I tassi, però, non possono scendere sotto lo zero. Se accadesse, gli istituti di credito ringrazierebbero sentitamente la banca centrale e accumulerebbero la liquidità nei loro forzieri. La conclusione è che la leva dei tassi – la politica monetaria convenzionale – ha smesso di funzionare. Nella situazione in cui ci troviamo è largamente inadeguata.

E allora? Nelle parole di Krugman, “Questo è il motivo per cui abbiamo bisogno di un poderoso stimolo fiscale, di politica monetaria non convenzionale (ndr, sostegni da parte della banca centrale che vadano oltre le manovre sui tassi a breve), e di qualsiasi altra cosa riusciamo a immaginare per combattere l’attuale tracollo. In senso letterale, le regole abituali non valgono più.”

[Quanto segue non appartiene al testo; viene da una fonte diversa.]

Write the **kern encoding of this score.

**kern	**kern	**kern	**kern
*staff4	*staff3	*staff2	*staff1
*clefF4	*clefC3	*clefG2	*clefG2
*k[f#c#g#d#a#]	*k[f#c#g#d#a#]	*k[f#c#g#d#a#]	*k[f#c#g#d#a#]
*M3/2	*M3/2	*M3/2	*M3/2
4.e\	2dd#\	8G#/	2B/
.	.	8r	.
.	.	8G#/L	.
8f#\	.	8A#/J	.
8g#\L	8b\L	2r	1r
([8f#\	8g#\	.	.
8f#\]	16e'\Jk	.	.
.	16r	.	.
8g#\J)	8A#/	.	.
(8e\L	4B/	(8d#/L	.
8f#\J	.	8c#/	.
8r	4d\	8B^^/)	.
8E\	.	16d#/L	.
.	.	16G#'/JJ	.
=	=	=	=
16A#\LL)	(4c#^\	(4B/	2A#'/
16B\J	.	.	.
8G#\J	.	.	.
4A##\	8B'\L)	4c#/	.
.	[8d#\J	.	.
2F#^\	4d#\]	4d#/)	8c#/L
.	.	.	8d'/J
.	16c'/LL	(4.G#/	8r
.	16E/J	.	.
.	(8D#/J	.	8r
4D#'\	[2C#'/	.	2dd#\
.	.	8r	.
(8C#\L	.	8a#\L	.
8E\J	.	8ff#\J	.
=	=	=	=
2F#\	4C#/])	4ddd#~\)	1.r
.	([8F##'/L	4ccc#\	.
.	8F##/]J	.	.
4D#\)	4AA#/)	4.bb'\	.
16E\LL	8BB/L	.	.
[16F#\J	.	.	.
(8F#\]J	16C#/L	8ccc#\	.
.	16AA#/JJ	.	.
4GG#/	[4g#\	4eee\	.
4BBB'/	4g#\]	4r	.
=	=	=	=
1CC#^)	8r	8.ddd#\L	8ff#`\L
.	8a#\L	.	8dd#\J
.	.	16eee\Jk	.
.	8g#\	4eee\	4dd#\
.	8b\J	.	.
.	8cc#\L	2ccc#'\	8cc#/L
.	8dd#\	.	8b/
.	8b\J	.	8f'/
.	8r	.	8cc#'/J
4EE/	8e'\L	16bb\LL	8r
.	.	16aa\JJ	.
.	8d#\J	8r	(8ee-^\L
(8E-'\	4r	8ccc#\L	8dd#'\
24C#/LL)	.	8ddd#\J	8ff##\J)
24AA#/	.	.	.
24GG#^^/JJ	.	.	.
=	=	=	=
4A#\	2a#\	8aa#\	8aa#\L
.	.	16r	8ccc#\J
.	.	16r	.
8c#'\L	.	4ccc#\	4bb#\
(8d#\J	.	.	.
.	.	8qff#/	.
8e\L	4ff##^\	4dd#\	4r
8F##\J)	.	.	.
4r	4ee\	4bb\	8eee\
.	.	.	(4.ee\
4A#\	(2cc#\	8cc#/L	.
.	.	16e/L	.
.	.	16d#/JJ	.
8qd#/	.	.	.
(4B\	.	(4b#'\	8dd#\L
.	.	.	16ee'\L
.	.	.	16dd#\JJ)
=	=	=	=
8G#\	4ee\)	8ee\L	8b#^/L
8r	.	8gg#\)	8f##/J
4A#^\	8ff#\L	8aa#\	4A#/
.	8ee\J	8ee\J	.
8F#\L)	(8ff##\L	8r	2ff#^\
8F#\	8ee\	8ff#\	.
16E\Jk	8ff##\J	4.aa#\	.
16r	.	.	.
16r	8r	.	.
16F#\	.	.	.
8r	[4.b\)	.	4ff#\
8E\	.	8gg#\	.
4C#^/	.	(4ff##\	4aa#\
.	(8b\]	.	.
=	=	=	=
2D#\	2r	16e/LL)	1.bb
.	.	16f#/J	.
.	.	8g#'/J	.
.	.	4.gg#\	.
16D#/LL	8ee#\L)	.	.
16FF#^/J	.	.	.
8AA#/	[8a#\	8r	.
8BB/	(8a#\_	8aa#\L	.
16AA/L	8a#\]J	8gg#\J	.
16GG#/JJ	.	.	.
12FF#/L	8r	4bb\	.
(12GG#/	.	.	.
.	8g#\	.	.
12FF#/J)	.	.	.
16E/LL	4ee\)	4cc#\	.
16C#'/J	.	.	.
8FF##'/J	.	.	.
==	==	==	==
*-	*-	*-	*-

Soluzioni non convenzionali

Per capire più in dettaglio quali possano essere le soluzioni migliori per superare la crisi un’ottima lettura è di nuovo offerta da Paul Krugman: si tratta della sua lettera aperta al Presidente Obama, pubblicata su Rolling Stone lo scorso 14 gennaio. LaStampa.it ne ha tradotto un ampio stralcio. E’ un po’ lunga, ma merita lo sforzo. Ne sintetizzerò, comunque, alcuni punti: quelli relativi alle misure urgenti da adottare nel primo anno della nuova amministrazione.

– L’economia è “in caduta libera” e le prospettive sono peggiori di quanto quasi chiunque aveva anticipato.

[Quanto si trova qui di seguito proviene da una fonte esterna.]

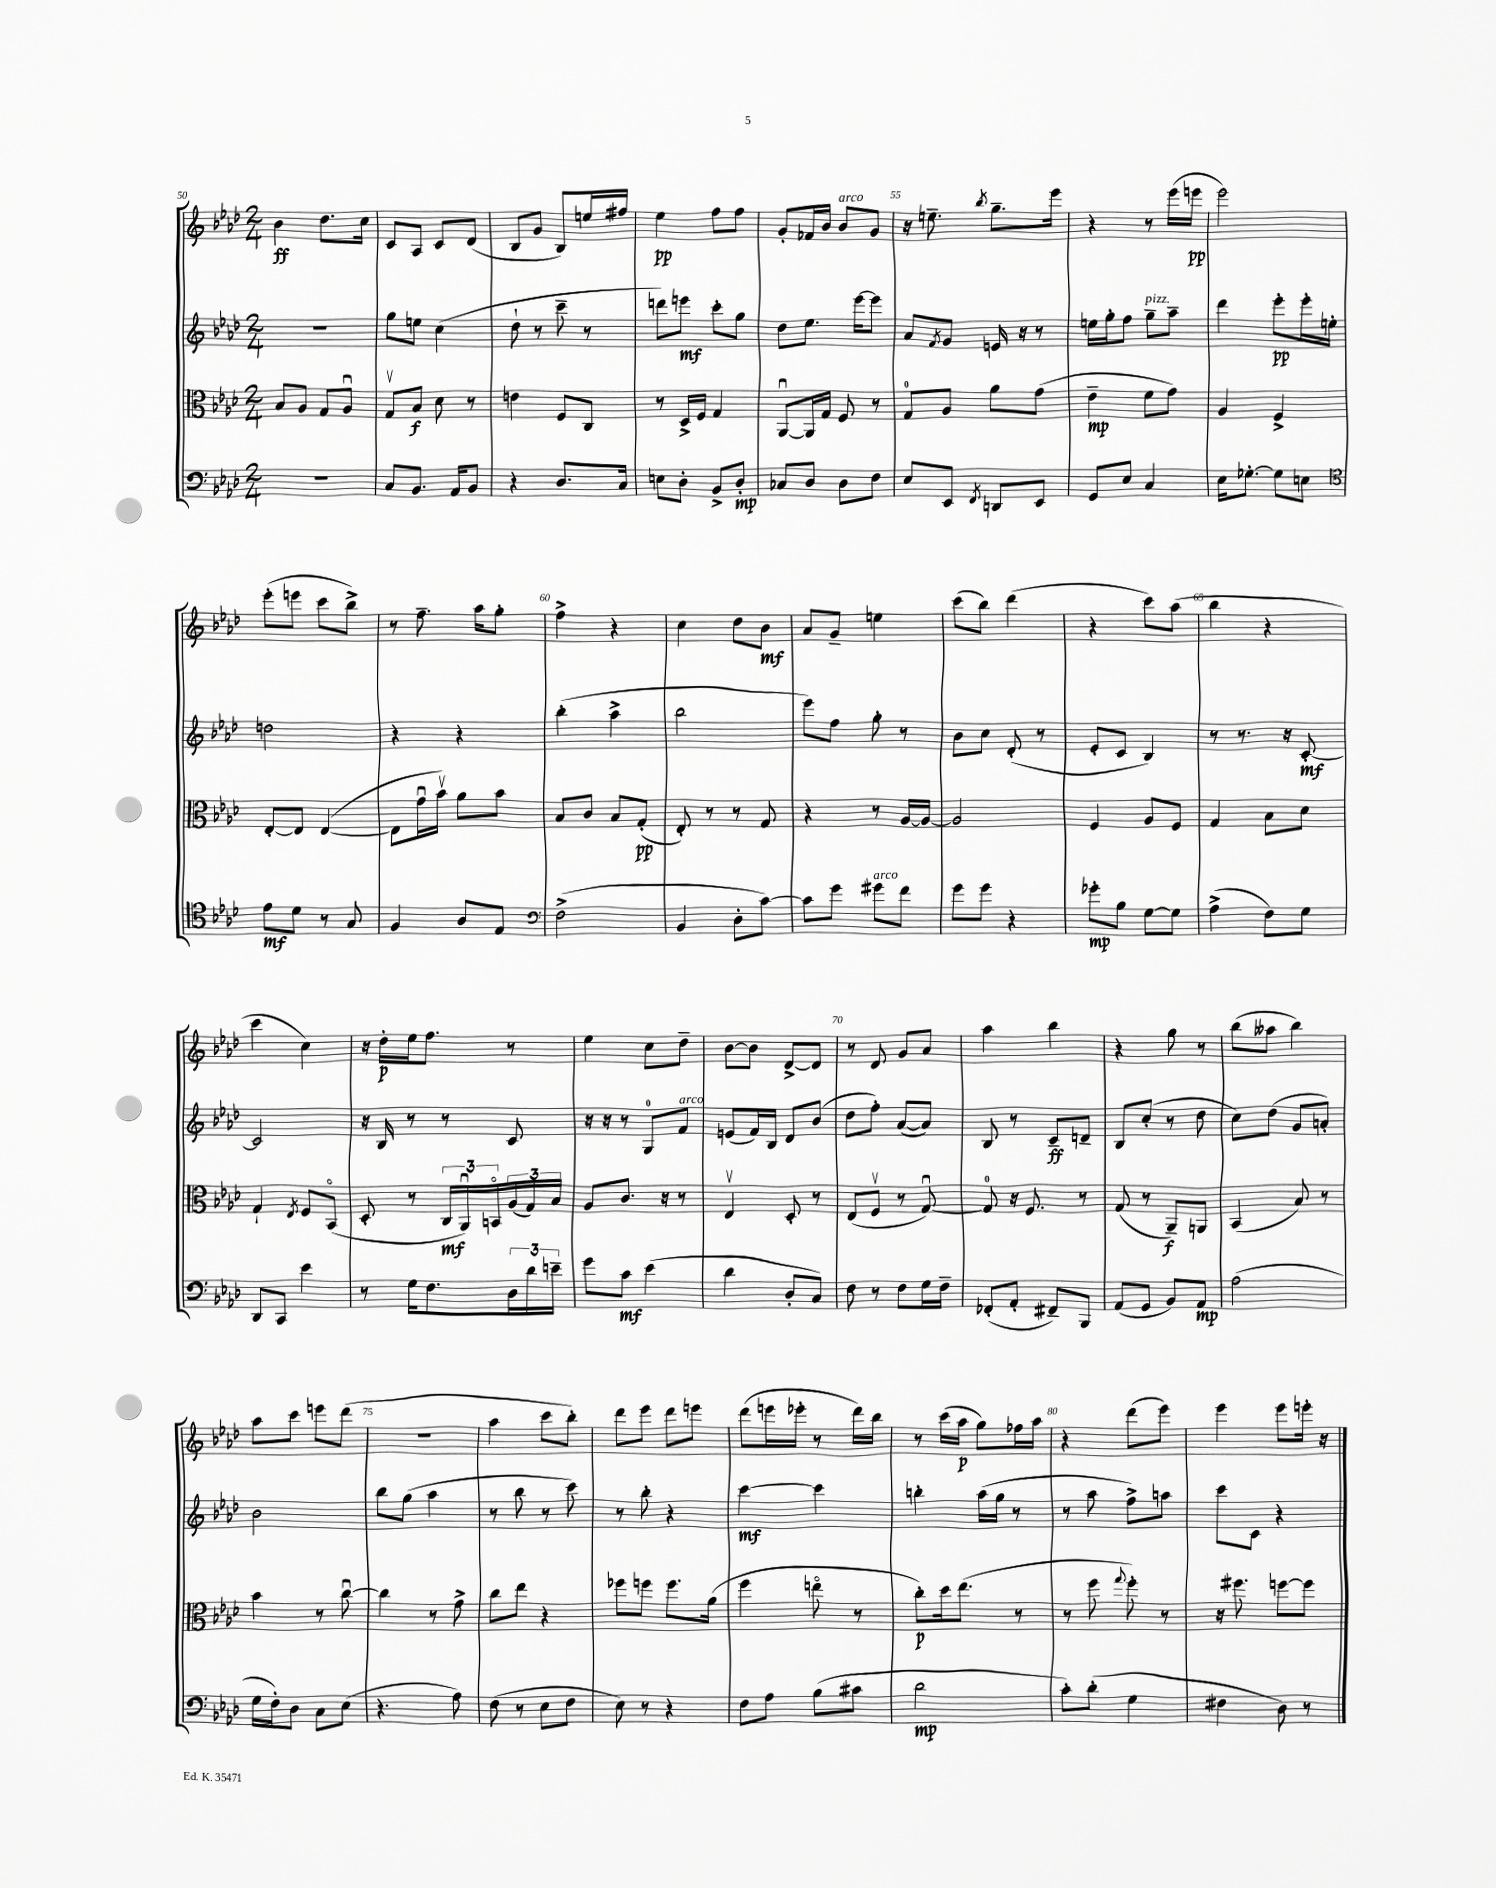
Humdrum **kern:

– L’aspetto più grave è l’incessante perdita di posti di lavoro: 2 milioni nell’ultimo anno e, di recente, mezzo milione al mese. Entro la fine del 2009 ci potrebbero essere 10 milioni di disoccupati in più del normale (pari a un tasso di disoccupazione del 9%), e altri 10 milioni di sottoccupati (pari a un tasso di disoccupazione allargata del 15%): una “catastrofe”.

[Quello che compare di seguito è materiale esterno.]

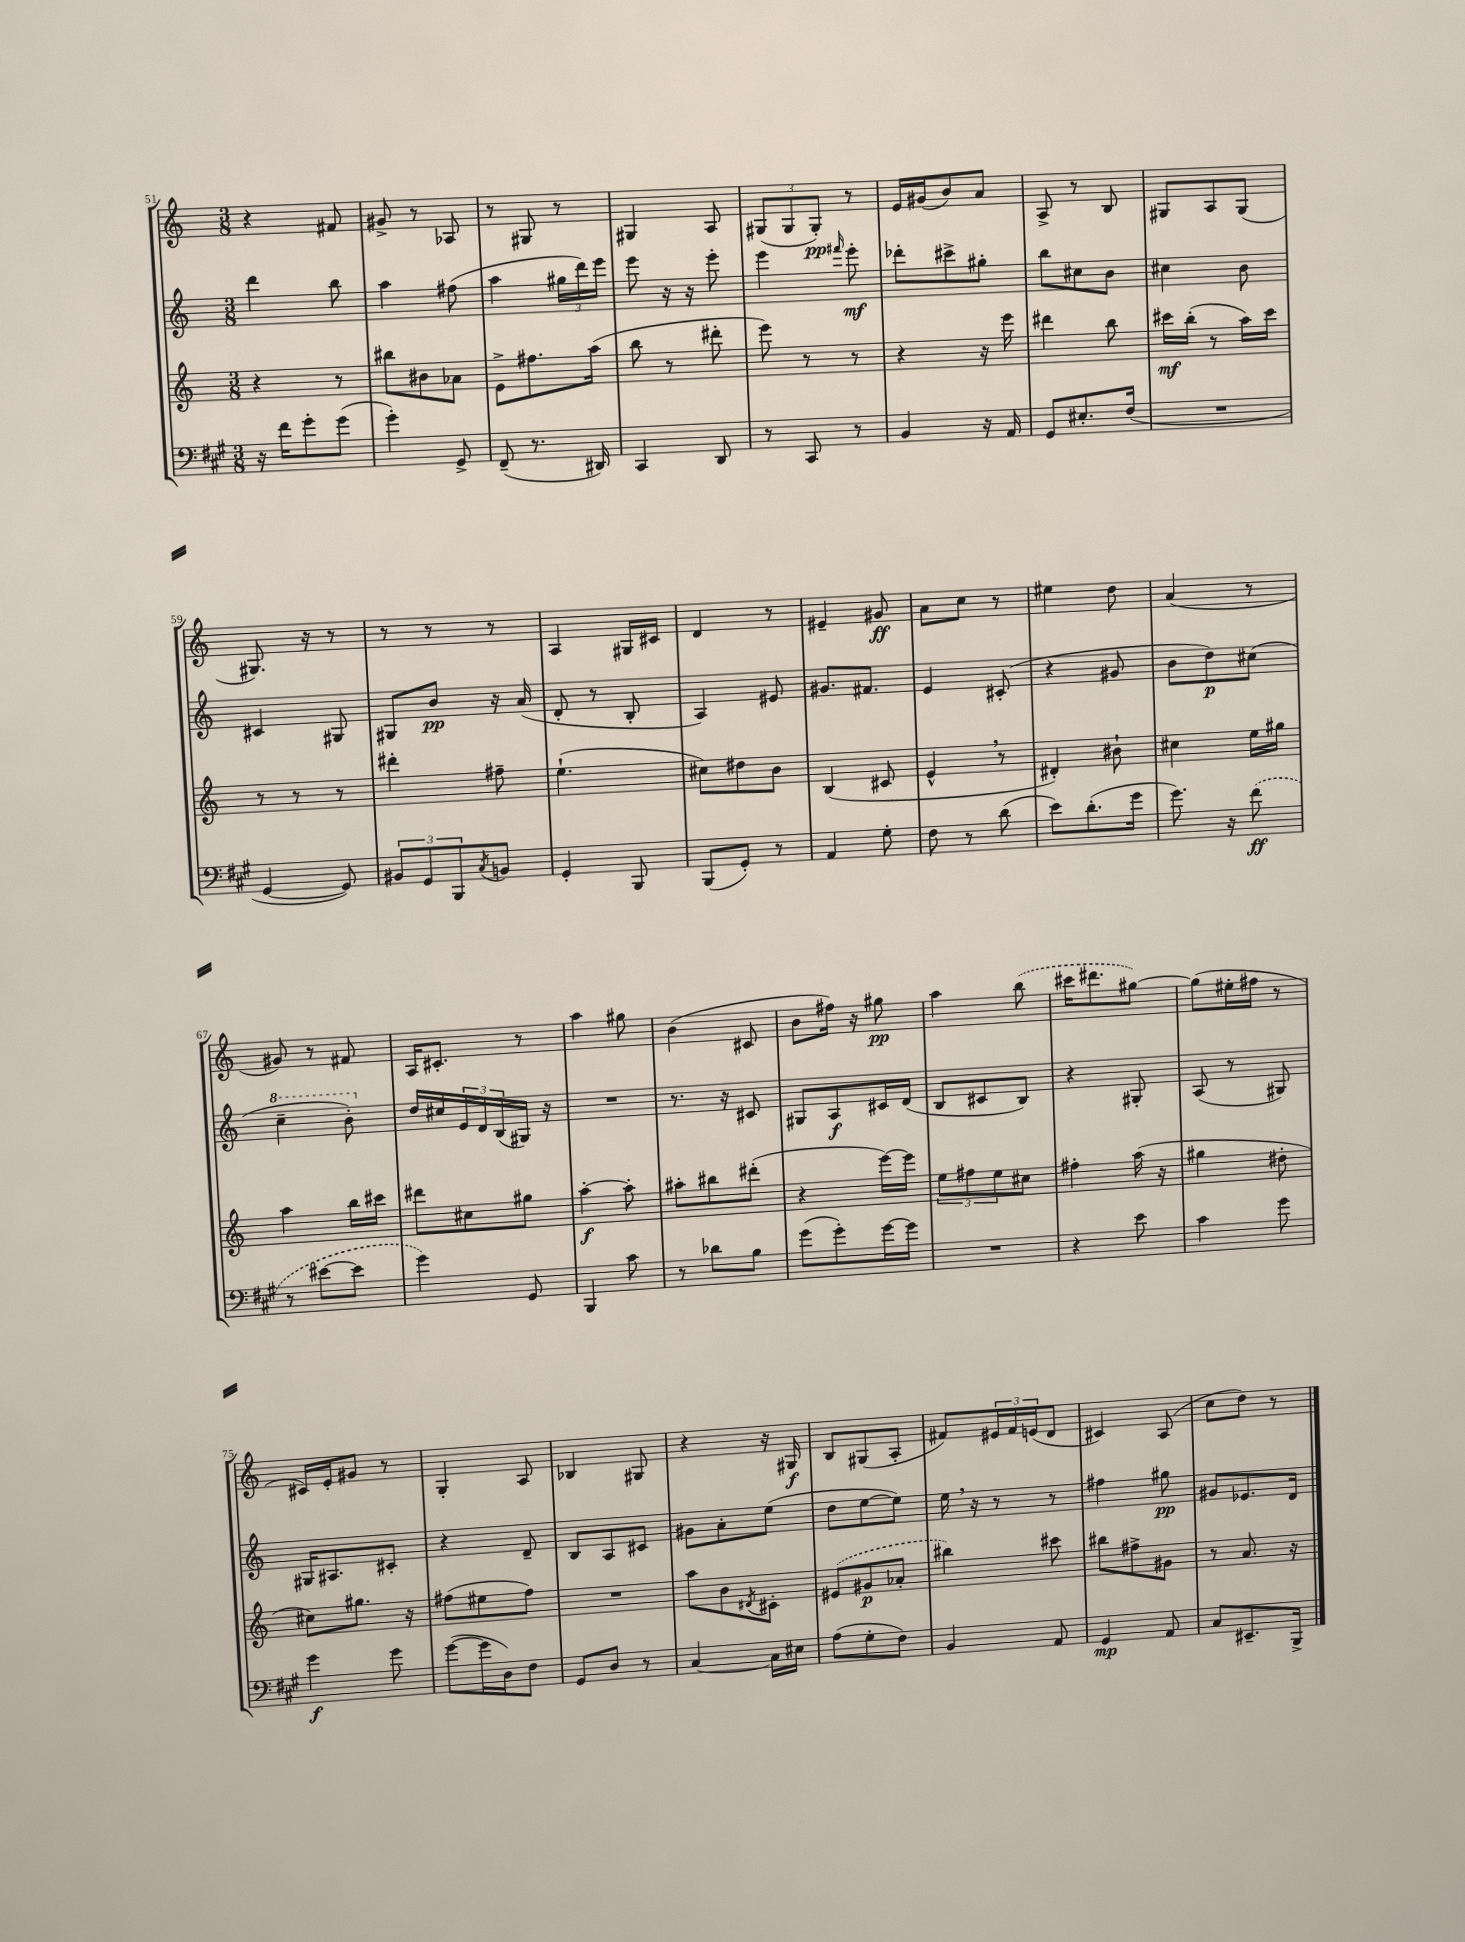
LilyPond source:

<<
\new StaffGroup <<
\new Staff = "s0" {
    \clef treble \key c \major \numericTimeSignature \time 3/8
    r4 fis'8 |
    gis'8-> r8 aes8 |
    r8 gis8 r8 |
    gis4 a8 |
    \tuplet 3/2 { gis8( gis8 gis8-.\pp) } r8 |
    e'16 gis'16( b'8) a'8 |
    a8-> r8 b8 |
    gis8 a8 gis8( |
    gis8.) r16 r8 |
    r8 r8 r8 |
    a4 gis16 cis'16 |
    d'4 r8 |
    eis'4-- gis'8\ff |
    a'8 c''8 r8 |
    eis''4 d''8 |
    a'4( r8 |
    gis'8) r8 fis'8 |
    a16 cis'8.-. r8 |
    a''4 gis''8 |
    b'4( cis'8 |
    b'8 fis''16) r16 gis''8\pp |
    a''4 \once \slurDashed b''8( |
    cis'''16 dis'''8. gis''8~) |
    gis''8( eis''16-. fis''16 r8 |
    cis'16) e'16-. gis'8 r8 |
    g4-. a8 |
    bes4 gis8 |
    r4 r16 gis16\f |
    b8 gis8( a8-. |
    fis'8) \tuplet 3/2 { eis'16 fis'16 e'16( } d'8 |
    cis'4) a8( |
    c''8 d''8) r8 \bar "|." |
}
\new Staff = "s1" {
    \clef treble \key c \major \numericTimeSignature \time 3/8
    d'''4 b''8 |
    a''4 fis''8( |
    a''4 \tuplet 3/2 { gis''16 d'''16) e'''16 } |
    e'''8 r16 r16 e'''8-. |
    e'''4 \grace { fis'''16 } e'''8-.\mf |
    des'''8-. cis'''8-> gis''8-. |
    b''8 cis''8 b'8 |
    cis''4 b'8 |
    cis'4 gis8 |
    gis8 b'8\pp r16 a'16( |
    d'8-. r8 b8-. |
    a4) eis'8 |
    gis'8. fis'8. |
    e'4 cis'8-.( |
    r4 gis'8 |
    b'8 d''8\p) cis''8( |
    \ottava #1 c'''4-- b''8-.) \ottava #0 |
    d''16 cis''16 \tuplet 3/2 { e'16 d'16 b16( } gis16) r16 |
    R4. |
    r8. r16 cis'8 |
    gis8 a8\f cis'16 d'16( |
    b8 cis'8 b8) |
    r4 gis8-. |
    a8( r8 gis8) |
    gis16 ais8. cis'8-. |
    r4 d'8-- |
    b8 a8 cis'8 |
    gis'8 a'8-. e''8( |
    d''8 e''8~ e''8) |
    e''16 \breathe r16 r8 r8 |
    fis''4 gis''8\pp |
    gis'8 ees'8. d'16 \bar "|." |
}
\new Staff = "s2" {
    \clef treble \key c \major \numericTimeSignature \time 3/8
    r4 r8 |
    bis''8 bis'8 aes'8 |
    e'8-> fis''8. a''16( |
    b''8 r8 dis'''8-. |
    e'''8) r8 r8 |
    r4 r16 e'''16 |
    dis'''4 b''8 |
    cis'''16\mf b''16-.( r8 a''16) cis'''16 |
    r8 r8 r8 |
    dis'''4-. fis''8-- |
    e''4.-!( |
    cis''8) dis''8 b'8 |
    b4( cis'8 |
    e'4-^ \breathe r8 |
    dis'4-.) bis'8-! |
    cis''4 e''16 gis''16 |
    a''4 b''16 cis'''16 |
    dis'''8 cis''8 gis''8 |
    a''4~-.\f a''8-. |
    ais''8-. bis''8 dis'''8-.( |
    r4 e'''16~) e'''16 |
    \tuplet 3/2 { e''8 fis''8 e''8 } cis''8 |
    fis''4-. a''16( r16 |
    gis''4 dis''8-. |
    cis''8) gis''8. r16 |
    fis''8( eis''8 fis''8) |
    R4. |
    a''8 b'8 \acciaccatura { dis'8 } cis'8-. |
    \once \slurDashed eis'8( gis'8\p aes'8-. |
    bis''4) cis'''8 |
    bis''8 fis''8-> gis'8 |
    r8 a'8. r16 \bar "|." |
}
\new Staff = "s3" {
    \clef bass \key a \major \numericTimeSignature \time 3/8
    r16 fis'16 gis'8-. gis'8( |
    gis'4-.) gis,8-> |
    fis,8--( r8. dis,16) |
    cis,4 d,8 |
    r8 cis,8 r8 |
    b,4 r16 a,16 |
    gis,8 eis8.-. fis16( |
    R4. |
    gis,4~ gis,8) |
    \tuplet 3/2 { bis,8 gis,8 b,,8 } \acciaccatura { cis8 } b,8 |
    gis,4-. b,,8 |
    b,,8( gis,8-.) r8 |
    a,4 gis8-. |
    fis8 r8 d'8( |
    e'8) d'8.-.( gis'16 |
    gis'8.) r16 \once \slurDashed fis'8\ff( |
    r8 eis'8~ eis'8 |
    gis'4) gis,8 |
    b,,4 cis'8 |
    r8 des'8 b8 |
    gis'8( gis'8-.) gis'16~ gis'16 |
    R4. |
    r4 e'8 |
    cis'4 gis'8 |
    gis'4\f gis'8 |
    gis'8~( gis'16 d16) fis8 |
    gis,8 d8 r8 |
    cis4~ cis16 eis16 |
    a8( gis8-. fis8) |
    b,4 a,8 |
    gis,4\mp a,8 |
    cis8 eis,8.-- b,,16-> \bar "|." |
}
>>
>>
\layout { \context { \Score currentBarNumber = #51 } }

– La Federal Reserve non ha più spazi di manovra con i tassi. Le misure non convenzionali tese a rianimare i mercati del credito sono indispensabili “per limitare i danni”, ma non sono in grado di far ripartire l’economia. La responsabilità, ora, è tutta nelle mani del governo.

– L’ultimo presidente americano ad aver affrontato una sfida analoga fu Franklin Delano Roosevelt (FDR, nella foto sotto), negli anni ’30. In quell’esperienza ci furono successi e insuccessi: i primi vanno imitati, dai secondi bisogna imparare perché non siano ripetuti.

FDR utilizzò la finanza pubblica per salvare le banche. E questo fu un bene. Nel 1935 un terzo del sistema bancario americano era stato nazionalizzato. A differenza di quanto ha sinora fatto l’amministrazione Bush, FDR non fu per niente “timido” nell’esigere che le risorse pubbliche, messe a disposizione delle banche, fossero utilizzate al servizio del bene pubblico. Insomma, esercitò i suoi poteri perché quel denaro fosse impiegato nell’attività di credito. Altre risorse furono messe direttamente a disposizione di imprese e famiglie. E questo occorre fare anche oggi, in modo da evitare che imprese sane falliscano e da consentire alle famiglie in necessità di rinegoziare i mutui e restare nelle loro case.

– L’economia ha bisogno di sostegno diretto ai salari e alla creazione di posti di lavoro. In questo FDR sbagliò. L’azione di stimolo ci fu ma non fu sufficiente. Nel 1937, illuso forse dalla ripresa degli anni precedenti e preoccupato per il buco che si era aperto nelle finanze pubbliche, FDR si lasciò convincere a tagliare le spese e ad alzare le tasse. La conseguenza fu un’altra terribile recessione che distrusse quasi tutti i progressi fatti sino ad allora. Alla fine fu quel “gigantesco programma di lavori pubblici noto come Seconda Guerra Mondiale” che consentì all’America di lasciarsi alle spalle oltre un decennio di Grande Depressione.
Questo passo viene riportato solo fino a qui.